- WHAT YOU HAVE TO DO: Only the lines below between the ones containing "14628 Aufrufe" and "09. Studeni", inclusive, are to be reproduced, each exactly as it stands.
START DATA SECTION
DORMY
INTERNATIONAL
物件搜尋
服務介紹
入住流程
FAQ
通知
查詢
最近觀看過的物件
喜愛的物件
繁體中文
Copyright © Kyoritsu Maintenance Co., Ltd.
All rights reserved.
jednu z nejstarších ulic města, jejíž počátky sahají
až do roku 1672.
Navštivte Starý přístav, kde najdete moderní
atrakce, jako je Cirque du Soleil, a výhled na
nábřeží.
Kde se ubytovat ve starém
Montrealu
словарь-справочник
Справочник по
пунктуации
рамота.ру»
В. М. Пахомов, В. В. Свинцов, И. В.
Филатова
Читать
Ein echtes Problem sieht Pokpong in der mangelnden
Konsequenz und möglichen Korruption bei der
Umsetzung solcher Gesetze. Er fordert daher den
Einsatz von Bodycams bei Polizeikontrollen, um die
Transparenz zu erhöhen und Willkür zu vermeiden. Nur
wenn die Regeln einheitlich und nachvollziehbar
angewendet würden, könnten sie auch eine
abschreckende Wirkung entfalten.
END DATA SECTION
START DATA SECTION
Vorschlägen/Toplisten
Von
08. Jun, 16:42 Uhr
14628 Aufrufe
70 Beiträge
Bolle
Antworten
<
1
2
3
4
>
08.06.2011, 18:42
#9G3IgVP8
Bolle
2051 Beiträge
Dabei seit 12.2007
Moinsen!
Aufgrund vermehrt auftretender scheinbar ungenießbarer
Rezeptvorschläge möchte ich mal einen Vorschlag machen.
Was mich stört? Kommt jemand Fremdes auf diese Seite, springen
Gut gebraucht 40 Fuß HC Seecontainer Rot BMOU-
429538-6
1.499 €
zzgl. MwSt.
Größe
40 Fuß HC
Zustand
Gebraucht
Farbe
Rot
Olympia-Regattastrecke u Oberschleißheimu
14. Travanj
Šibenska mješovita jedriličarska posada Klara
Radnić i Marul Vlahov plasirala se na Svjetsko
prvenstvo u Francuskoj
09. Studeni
END DATA SECTION
- RESULT FOR THIS EXERCISE:
14628 Aufrufe
70 Beiträge
Bolle
Antworten
<
1
2
3
4
>
08.06.2011, 18:42
#9G3IgVP8
Bolle
2051 Beiträge
Dabei seit 12.2007
Moinsen!
Aufgrund vermehrt auftretender scheinbar ungenießbarer
Rezeptvorschläge möchte ich mal einen Vorschlag machen.
Was mich stört? Kommt jemand Fremdes auf diese Seite, springen
Gut gebraucht 40 Fuß HC Seecontainer Rot BMOU-
429538-6
1.499 €
zzgl. MwSt.
Größe
40 Fuß HC
Zustand
Gebraucht
Farbe
Rot
Olympia-Regattastrecke u Oberschleißheimu
14. Travanj
Šibenska mješovita jedriličarska posada Klara
Radnić i Marul Vlahov plasirala se na Svjetsko
prvenstvo u Francuskoj
09. Studeni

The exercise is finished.